• [To-do item] Without the images, print all the entries below exactly as given.

• [Raw data]
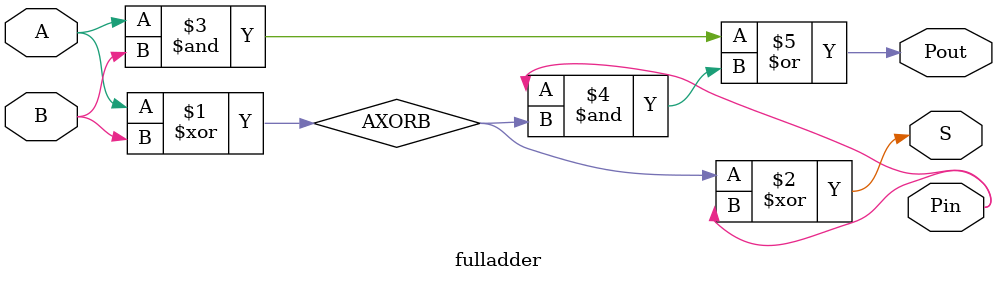
<source format=v>
module fulladder(
    input A,
    input B,
    output Pin,
    output S,
    output Pout
) ;


wire AXORB = A ^ B;
assign S = AXORB ^ Pin;
assign Pout = (A & B) | (Pin & AXORB);
   
endmodule
</source>
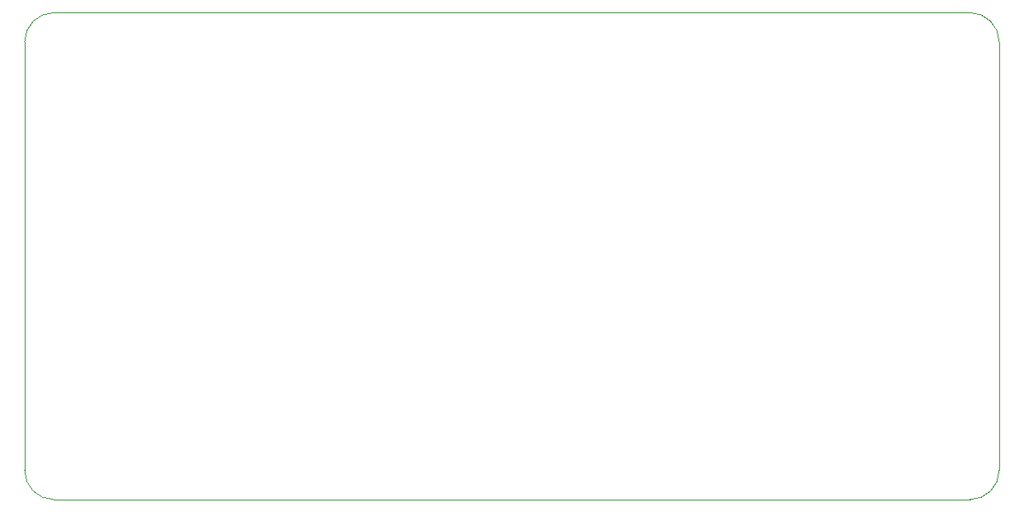
<source format=gbr>
%TF.GenerationSoftware,KiCad,Pcbnew,9.0.0*%
%TF.CreationDate,2025-07-15T20:23:25+12:00*%
%TF.ProjectId,ADC_Board,4144435f-426f-4617-9264-2e6b69636164,B*%
%TF.SameCoordinates,Original*%
%TF.FileFunction,Profile,NP*%
%FSLAX46Y46*%
G04 Gerber Fmt 4.6, Leading zero omitted, Abs format (unit mm)*
G04 Created by KiCad (PCBNEW 9.0.0) date 2025-07-15 20:23:25*
%MOMM*%
%LPD*%
G01*
G04 APERTURE LIST*
%TA.AperFunction,Profile*%
%ADD10C,0.050000*%
%TD*%
G04 APERTURE END LIST*
D10*
X90000000Y-117000000D02*
X90000000Y-73000000D01*
X187000000Y-70000000D02*
G75*
G02*
X190000000Y-73000000I0J-3000000D01*
G01*
X93000000Y-120000000D02*
G75*
G02*
X90000000Y-117000000I0J3000000D01*
G01*
X90000000Y-73000000D02*
G75*
G02*
X93000000Y-70000000I3000000J0D01*
G01*
X190000000Y-73000000D02*
X190000000Y-117000000D01*
X187000000Y-120000000D02*
X93000000Y-120000000D01*
X190000000Y-117000000D02*
G75*
G02*
X187000000Y-120000000I-3000000J0D01*
G01*
X93000000Y-70000000D02*
X187000000Y-70000000D01*
M02*

</source>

• [Solution to this exercise]
<source format=v>
module fulladder(
    input A,
    input B,
    output Pin,
    output S,
    output Pout
) ;


wire AXORB = A ^ B;
assign S = AXORB ^ Pin;
assign Pout = (A & B) | (Pin & AXORB);
   
endmodule
</source>
<source format=gbr>
%TF.GenerationSoftware,KiCad,Pcbnew,9.0.0*%
%TF.CreationDate,2025-07-15T20:23:25+12:00*%
%TF.ProjectId,ADC_Board,4144435f-426f-4617-9264-2e6b69636164,B*%
%TF.SameCoordinates,Original*%
%TF.FileFunction,Profile,NP*%
%FSLAX46Y46*%
G04 Gerber Fmt 4.6, Leading zero omitted, Abs format (unit mm)*
G04 Created by KiCad (PCBNEW 9.0.0) date 2025-07-15 20:23:25*
%MOMM*%
%LPD*%
G01*
G04 APERTURE LIST*
%TA.AperFunction,Profile*%
%ADD10C,0.050000*%
%TD*%
G04 APERTURE END LIST*
D10*
X90000000Y-117000000D02*
X90000000Y-73000000D01*
X187000000Y-70000000D02*
G75*
G02*
X190000000Y-73000000I0J-3000000D01*
G01*
X93000000Y-120000000D02*
G75*
G02*
X90000000Y-117000000I0J3000000D01*
G01*
X90000000Y-73000000D02*
G75*
G02*
X93000000Y-70000000I3000000J0D01*
G01*
X190000000Y-73000000D02*
X190000000Y-117000000D01*
X187000000Y-120000000D02*
X93000000Y-120000000D01*
X190000000Y-117000000D02*
G75*
G02*
X187000000Y-120000000I-3000000J0D01*
G01*
X93000000Y-70000000D02*
X187000000Y-70000000D01*
M02*

</source>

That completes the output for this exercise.